What are the main challenges or prohibitive factors to golf, especially for the youngest generation? Expense has to be a top consideration. Junior clubs are still an outlay even though nowhere near the cost of adult equipment. Difficulty is an obvious challenge, which in turn has influence on a young mind’s attention span. And let’s not forget time. The time it takes to play a full round of golf is surely the biggest stick golf currently gets beat with – at every level. 

It’s for these reasons and more, the likes of the R&A work tirelessly to make golf more appealing to everyone and reach new audiences.              

Ahead of last week’s Women’s Amateur Championship at our home course, Royal County Down, the famous amateur trophies (Men’s and Women’s) did the rounds at some local schools. There’s no question it’s a great PR exercise, but more than that, it helps plant the seed for golf, particularly for kids who may not have played the game yet. 

Conor’s older cousin Ruairi came home from school that day and spoke about the R&A visit to St Mary’s Primary in Newcastle. Something resonated and such a visit can have an immediate spring effect or perhaps something more latent. 

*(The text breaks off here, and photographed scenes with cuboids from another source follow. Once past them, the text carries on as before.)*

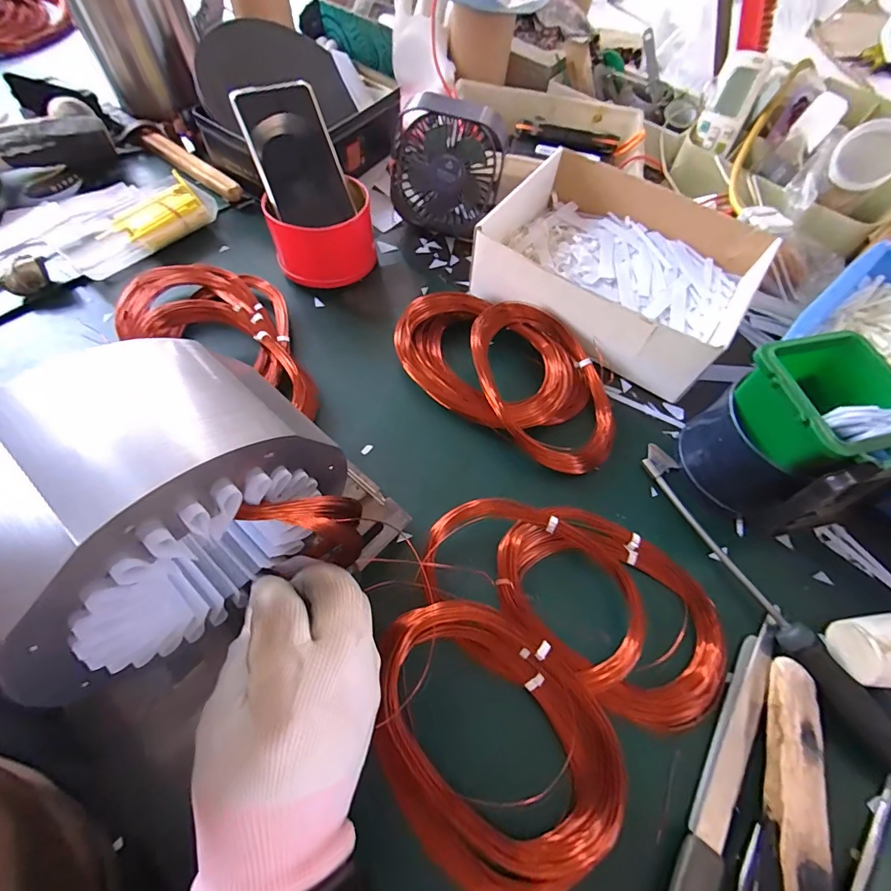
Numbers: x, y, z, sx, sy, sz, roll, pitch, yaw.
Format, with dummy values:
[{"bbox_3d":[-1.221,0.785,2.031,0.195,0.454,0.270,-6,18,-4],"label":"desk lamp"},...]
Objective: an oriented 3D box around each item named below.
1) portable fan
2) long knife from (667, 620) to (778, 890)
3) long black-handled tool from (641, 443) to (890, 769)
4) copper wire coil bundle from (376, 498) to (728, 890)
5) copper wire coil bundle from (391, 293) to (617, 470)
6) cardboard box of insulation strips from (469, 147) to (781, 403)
[{"bbox_3d":[0.002,-0.303,0.473,0.119,0.102,0.067,3,63,-1],"label":"portable fan"},{"bbox_3d":[0.159,0.223,0.254,0.024,0.013,0.258,34,66,14],"label":"long knife"},{"bbox_3d":[0.233,0.105,0.316,0.030,0.019,0.259,-20,65,-13],"label":"long black-handled tool"},{"bbox_3d":[0.058,0.134,0.294,0.238,0.022,0.197,-34,69,-18],"label":"copper wire coil bundle"},{"bbox_3d":[0.059,-0.073,0.401,0.219,0.051,0.132,34,66,14],"label":"copper wire coil bundle"},{"bbox_3d":[0.173,-0.183,0.439,0.239,0.067,0.196,33,66,13],"label":"cardboard box of insulation strips"}]

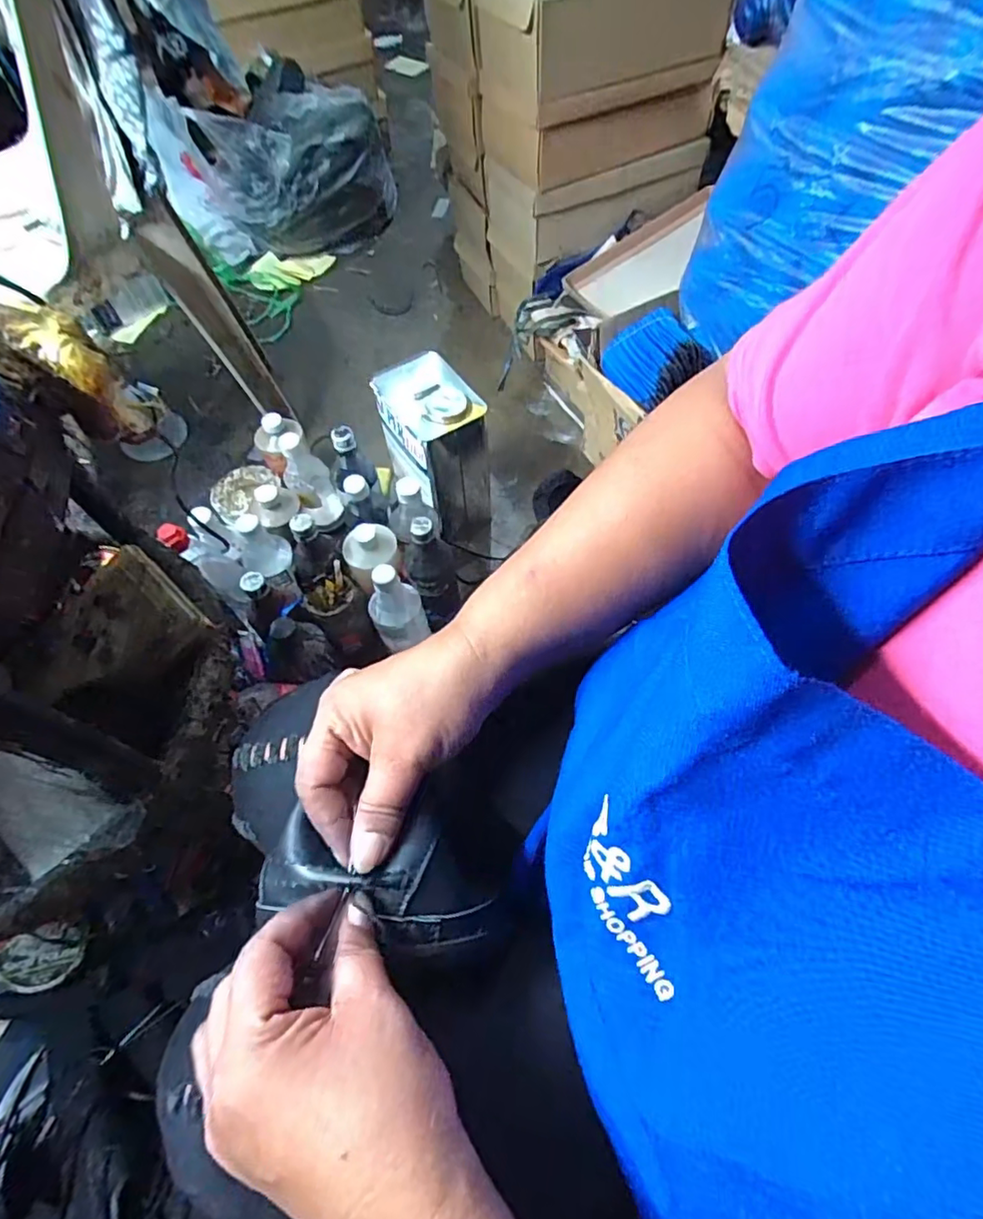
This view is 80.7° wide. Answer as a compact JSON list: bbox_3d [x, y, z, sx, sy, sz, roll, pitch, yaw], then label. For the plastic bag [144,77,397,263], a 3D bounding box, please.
[{"bbox_3d":[-0.471,-0.987,1.295,0.481,0.259,0.279,-11,61,-4],"label":"plastic bag"}]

The aim of the trophy tour is “to provide a history of both events, stir the interest of children and encourage spectators along to watch the action unfold,” explained Hannah Fleming, Museum & Heritage Assistant Curator from the British Golf Museum.  

With the Men’s Amateur Championship taking place at Portmarnock and The Island this week, the trophy tour also visited St Oliver Plunkett’s National School (Malahide), St Marnock’s National School (Portmarnock), Donabate Portrane Educate Together National School (Donabate) and Pope John Paul II National School (Malahide) in recent weeks.  

Ruairi and some of his school friends enjoyed handson experience too with a trip to Royal County Down last week for some fun coaching adjacent to the Annesley Links plus the chance to see some of the players in action. 

Speaking from experience, however, getting young children to focus on 18 holes is nigh on impossible. Our time on the links is usually slashing furiously down the first and up 18 or 1,2, 17 and 18 at a push. Simply getting them out there is the win. 

Those of like mind who are fanatical about golf can easily forget the very real barriers to entry the sport faces. The R&A and other governing bodies recognise the need to think outside the box. Shortened formats, more relaxed dress code, a revolutionary new global handicapping system coming down the track are just some of the measures to help golf appeal to wider and younger audiences. Golf simply has to move with the times or it risks being left behind.      

Golf competes in a busy marketplace and any activity will only grab a child’s attention for a certain period of time, which means golf needs to be fun and the impact and satisfaction needs to be immediate.